Nata a Marrakech, dopo aver conseguito il baccalauréat, si iscrisse all'Università di Rabat dove studiò letteratura inglese. Militò nell'ambito del sindacalismo studentesco, in ambienti vicini alla Via Democratica, unendosi successivamente al movimento marxista-leninista Ila al-Amam. Dopo aver terminato gli studi, insegnò lingua inglese a Rabat.

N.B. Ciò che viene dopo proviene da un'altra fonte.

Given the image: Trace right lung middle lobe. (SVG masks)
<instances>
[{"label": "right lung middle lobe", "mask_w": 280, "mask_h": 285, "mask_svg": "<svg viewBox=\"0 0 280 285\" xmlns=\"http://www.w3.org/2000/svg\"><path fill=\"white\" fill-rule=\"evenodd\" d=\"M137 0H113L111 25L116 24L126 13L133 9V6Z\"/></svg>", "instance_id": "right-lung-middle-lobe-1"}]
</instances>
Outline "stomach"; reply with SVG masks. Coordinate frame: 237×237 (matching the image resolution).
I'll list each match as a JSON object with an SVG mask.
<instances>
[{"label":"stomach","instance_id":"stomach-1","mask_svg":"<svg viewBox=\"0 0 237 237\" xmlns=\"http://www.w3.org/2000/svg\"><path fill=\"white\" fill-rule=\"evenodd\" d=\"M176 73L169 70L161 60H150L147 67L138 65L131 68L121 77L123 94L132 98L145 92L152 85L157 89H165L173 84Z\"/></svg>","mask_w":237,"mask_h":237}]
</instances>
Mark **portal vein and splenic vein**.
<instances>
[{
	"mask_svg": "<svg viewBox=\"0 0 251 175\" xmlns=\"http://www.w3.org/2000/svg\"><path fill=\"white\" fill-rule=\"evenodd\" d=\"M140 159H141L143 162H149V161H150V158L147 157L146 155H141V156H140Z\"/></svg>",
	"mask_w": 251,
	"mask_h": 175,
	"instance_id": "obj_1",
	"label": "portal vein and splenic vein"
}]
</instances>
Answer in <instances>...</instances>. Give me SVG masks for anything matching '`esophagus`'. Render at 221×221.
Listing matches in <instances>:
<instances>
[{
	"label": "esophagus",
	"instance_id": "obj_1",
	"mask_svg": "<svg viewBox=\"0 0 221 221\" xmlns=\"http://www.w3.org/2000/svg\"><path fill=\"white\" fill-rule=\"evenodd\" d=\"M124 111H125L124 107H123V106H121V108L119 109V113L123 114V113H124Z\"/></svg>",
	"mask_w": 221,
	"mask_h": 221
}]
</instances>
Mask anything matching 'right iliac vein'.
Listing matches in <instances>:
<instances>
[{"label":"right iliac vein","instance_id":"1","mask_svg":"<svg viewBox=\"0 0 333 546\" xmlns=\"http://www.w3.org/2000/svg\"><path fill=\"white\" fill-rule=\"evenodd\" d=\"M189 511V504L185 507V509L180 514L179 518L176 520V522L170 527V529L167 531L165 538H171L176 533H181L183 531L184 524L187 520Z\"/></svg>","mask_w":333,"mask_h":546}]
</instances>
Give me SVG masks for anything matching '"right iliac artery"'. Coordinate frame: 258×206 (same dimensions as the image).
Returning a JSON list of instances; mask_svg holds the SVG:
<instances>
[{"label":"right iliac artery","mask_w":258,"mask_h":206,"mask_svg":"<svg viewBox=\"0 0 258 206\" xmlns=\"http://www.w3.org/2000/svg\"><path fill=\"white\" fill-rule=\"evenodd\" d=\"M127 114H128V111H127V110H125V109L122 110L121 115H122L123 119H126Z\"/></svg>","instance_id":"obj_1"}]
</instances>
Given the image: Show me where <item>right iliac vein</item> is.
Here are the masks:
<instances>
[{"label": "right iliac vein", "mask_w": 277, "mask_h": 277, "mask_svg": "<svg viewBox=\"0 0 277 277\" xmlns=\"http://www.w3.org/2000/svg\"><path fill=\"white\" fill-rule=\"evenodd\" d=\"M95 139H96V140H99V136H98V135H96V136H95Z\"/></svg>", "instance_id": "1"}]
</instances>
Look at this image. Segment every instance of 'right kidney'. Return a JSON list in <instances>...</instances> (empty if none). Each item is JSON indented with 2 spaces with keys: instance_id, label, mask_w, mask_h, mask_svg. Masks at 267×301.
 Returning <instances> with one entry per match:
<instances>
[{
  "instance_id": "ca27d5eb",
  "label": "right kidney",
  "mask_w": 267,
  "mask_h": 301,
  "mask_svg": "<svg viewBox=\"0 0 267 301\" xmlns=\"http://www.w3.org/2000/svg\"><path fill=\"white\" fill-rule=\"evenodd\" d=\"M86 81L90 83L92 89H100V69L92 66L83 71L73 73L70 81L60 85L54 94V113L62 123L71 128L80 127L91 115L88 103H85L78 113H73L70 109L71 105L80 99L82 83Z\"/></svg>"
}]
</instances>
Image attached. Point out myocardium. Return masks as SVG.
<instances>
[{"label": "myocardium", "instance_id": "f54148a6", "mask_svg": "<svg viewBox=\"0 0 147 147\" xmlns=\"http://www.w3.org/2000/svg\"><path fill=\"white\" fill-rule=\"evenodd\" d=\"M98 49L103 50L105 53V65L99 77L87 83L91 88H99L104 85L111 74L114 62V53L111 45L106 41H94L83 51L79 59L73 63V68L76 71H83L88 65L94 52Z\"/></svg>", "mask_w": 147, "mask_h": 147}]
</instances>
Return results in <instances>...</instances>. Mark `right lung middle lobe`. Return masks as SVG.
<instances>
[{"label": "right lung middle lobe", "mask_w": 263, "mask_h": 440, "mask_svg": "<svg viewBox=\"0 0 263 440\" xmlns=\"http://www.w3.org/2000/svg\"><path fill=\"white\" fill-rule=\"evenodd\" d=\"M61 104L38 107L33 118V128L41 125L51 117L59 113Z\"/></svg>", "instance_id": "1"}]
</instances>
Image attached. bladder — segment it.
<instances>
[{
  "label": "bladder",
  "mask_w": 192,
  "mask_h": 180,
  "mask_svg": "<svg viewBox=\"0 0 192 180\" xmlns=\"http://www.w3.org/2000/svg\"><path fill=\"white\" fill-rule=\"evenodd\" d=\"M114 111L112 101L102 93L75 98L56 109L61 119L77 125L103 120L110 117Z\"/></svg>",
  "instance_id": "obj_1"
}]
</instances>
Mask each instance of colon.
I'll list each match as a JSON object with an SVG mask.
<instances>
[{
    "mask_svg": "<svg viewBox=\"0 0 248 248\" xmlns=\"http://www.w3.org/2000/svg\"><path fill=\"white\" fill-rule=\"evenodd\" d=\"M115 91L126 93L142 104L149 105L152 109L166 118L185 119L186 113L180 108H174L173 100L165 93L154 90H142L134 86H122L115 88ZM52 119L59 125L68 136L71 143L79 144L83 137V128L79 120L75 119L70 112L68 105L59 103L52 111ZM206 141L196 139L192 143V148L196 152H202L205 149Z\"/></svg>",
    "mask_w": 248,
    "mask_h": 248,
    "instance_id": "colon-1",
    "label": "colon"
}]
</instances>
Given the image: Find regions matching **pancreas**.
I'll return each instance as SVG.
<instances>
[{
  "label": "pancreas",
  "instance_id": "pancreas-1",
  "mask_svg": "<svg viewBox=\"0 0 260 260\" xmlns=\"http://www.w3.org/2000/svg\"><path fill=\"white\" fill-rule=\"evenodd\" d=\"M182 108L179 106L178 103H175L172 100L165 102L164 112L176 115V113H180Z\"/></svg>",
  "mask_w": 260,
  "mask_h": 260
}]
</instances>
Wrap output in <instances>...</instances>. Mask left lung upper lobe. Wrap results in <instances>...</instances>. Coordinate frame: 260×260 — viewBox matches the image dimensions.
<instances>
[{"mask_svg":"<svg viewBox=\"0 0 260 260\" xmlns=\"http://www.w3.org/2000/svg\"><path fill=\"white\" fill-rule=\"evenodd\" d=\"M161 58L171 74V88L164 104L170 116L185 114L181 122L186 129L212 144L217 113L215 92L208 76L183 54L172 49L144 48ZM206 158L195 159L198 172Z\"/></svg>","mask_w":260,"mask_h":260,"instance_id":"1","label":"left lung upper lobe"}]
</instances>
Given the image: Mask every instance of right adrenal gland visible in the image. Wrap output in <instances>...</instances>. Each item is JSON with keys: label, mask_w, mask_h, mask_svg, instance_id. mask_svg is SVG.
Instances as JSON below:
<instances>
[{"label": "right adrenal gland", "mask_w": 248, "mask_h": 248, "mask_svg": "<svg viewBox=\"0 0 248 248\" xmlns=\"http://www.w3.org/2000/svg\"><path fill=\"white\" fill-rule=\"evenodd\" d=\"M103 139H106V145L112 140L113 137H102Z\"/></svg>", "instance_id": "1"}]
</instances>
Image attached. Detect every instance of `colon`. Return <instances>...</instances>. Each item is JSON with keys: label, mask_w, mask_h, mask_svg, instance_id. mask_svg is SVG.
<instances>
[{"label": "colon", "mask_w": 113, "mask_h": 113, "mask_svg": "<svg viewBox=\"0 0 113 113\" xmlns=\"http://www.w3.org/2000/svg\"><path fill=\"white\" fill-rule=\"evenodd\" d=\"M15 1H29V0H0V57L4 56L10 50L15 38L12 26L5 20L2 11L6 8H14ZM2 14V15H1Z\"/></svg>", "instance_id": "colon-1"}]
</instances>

Con l'intensificarsi della repressione e degli arresti in Marocco nell'ambito degli anni di piombo, Menebhi venne arrestata a Rabat il 16 gennaio 1976, insieme ad altre tre compagne e venne torturata nel centro di detenzione Derb Moulay Cherif di Casablanca.[1][2][3] Venne processata insieme ad altre 138 persone accusate di minare la sicurezza dello Stato. Durante il processo, affermò il suo sostegno all'autodeterminazione del popolo sahrawi e denunciò l'oppressione delle donne marocchine. Venne condannata a cinque anni di carcere, più due per oltraggio al magistrato. Venne detenuta a Casablanca, dove venne posta in isolamento. Mentre gli altri attivisti condannati durante il processo vennero trasferiti a Kenitra, Menebhi e altri tre dei suoi compagni, Abraham Serfaty, Rabea Ftouh e Fatima Oukacha, rimasero a Casablanca.[1][2][4]
In seguito ad uno sciopero della fame di 34 giorni, morì in ospedale l'11 dicembre 1977, all'età di 25 anni.[5]
Nel corso della sua vita, in particolare nel corso della sua detenzione, scrisse numerose poesie per denunciare la repressione politica in Marocco.[6]